In the entries below, which lines run from the one containing "Giải Nén Tệp Khác" to the one containing "ezyZip® is a registered trademark."? Copy exactly those lines, ends included, and no others.

Segment Start: Given records

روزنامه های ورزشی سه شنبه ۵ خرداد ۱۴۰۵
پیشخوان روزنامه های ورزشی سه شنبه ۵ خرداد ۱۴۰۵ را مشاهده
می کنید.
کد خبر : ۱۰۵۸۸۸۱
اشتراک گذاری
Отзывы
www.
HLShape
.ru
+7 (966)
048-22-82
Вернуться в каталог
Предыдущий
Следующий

Segment End: Given records
Segment Start: Given records

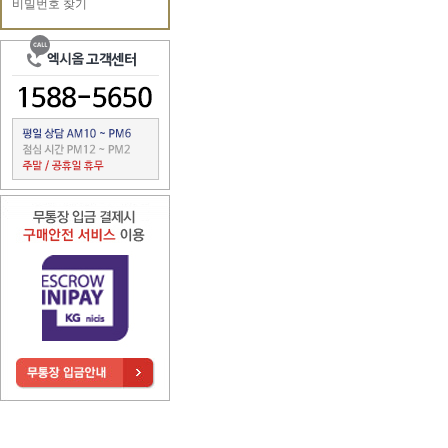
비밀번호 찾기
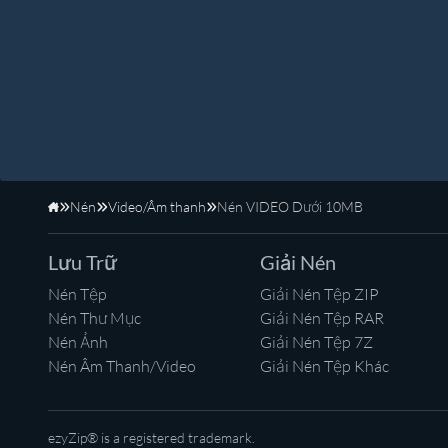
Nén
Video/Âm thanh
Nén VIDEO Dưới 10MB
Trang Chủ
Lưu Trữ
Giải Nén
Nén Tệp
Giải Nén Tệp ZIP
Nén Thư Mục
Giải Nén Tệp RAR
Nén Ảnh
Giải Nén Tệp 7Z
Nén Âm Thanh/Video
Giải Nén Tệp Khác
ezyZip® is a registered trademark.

Segment End: Given records

Answer below:
Giải Nén Tệp Khác
ezyZip® is a registered trademark.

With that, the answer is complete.